If you'd like to run this flask server online (e.g. AWS) run it as python serve.py --prod.

You also want to create a secret_key.txt file and fill it with random text (see top of serve.py).

Current workflow

Running the site live is not currently set up for a fully automatic plug and play operation. Instead it's a bit of a manual process and I thought I should document how I'm keeping this code alive right now. I have two machines: a local machine that does a lot of the updating and compute and a remote machine that hosts the site.

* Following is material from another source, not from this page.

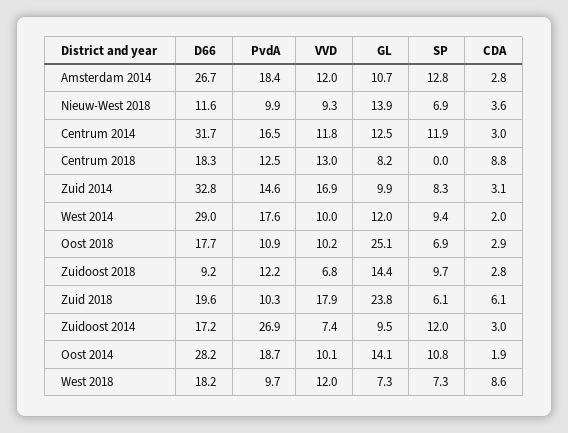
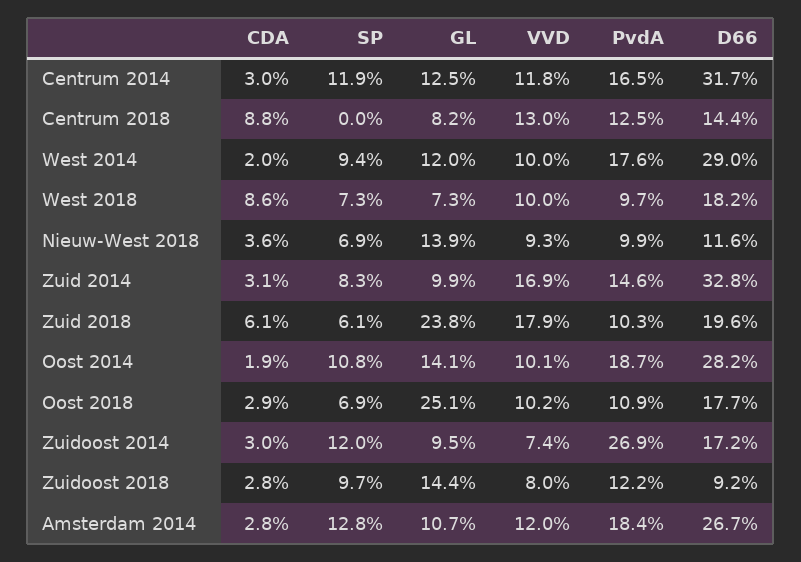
D66, Centrum 2018: 18.3 -> 14.4
VVD, Zuidoost 2018: 6.8 -> 8
VVD, West 2018: 12 -> 10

I have a script that performs the following update early morning on my local machine:

# pull the database (by default stored in as.db) from remote to local
rsync -v karpathy@REMOTE:/home/karpathy/arxiv-sanity-preserver/as.db as.db

# now perform the update and recomputation:
python fetch_papers.py
python download_pdfs.py
python parse_pdf_to_text.py
python thumb_pdf.py
python analyze.py
python buildsvm.py

# now rsync the results and new thumbnails from local to remote
rsync -v db.p tfidf_meta.p sim_dict.p user_sim.p karpathy@REMOTE:/home/karpathy/arxiv-sanity-preserver
rsync -vr static/thumbs karpathy@REMOTE:/home/karpathy/arxiv-sanity-preserver/static

Of course, I had to set up the ssh keys so that rsync/ssh commands can run without needing password. I think log on to the remote machine and restart the server. I run the server in a screen session, so I ssh to REMOTE, screen -r the screen session, and restart the server:

python serve.py --prod --port 80

The server will load the new files and begin hosting the site. Yes, currently the server has to be restarted, so the site goes down for about 15 seconds. There are several ways to make this cleaner in the future. Note that on some systems you can't use port 80 without sudo. Your two options are to use iptables to reroute ports, or less recommended: you can use setcap to elavate the permissions of your python interpreter that runs serve.py. In this case I'd recommend careful permissions and maybe virtualenv, etc.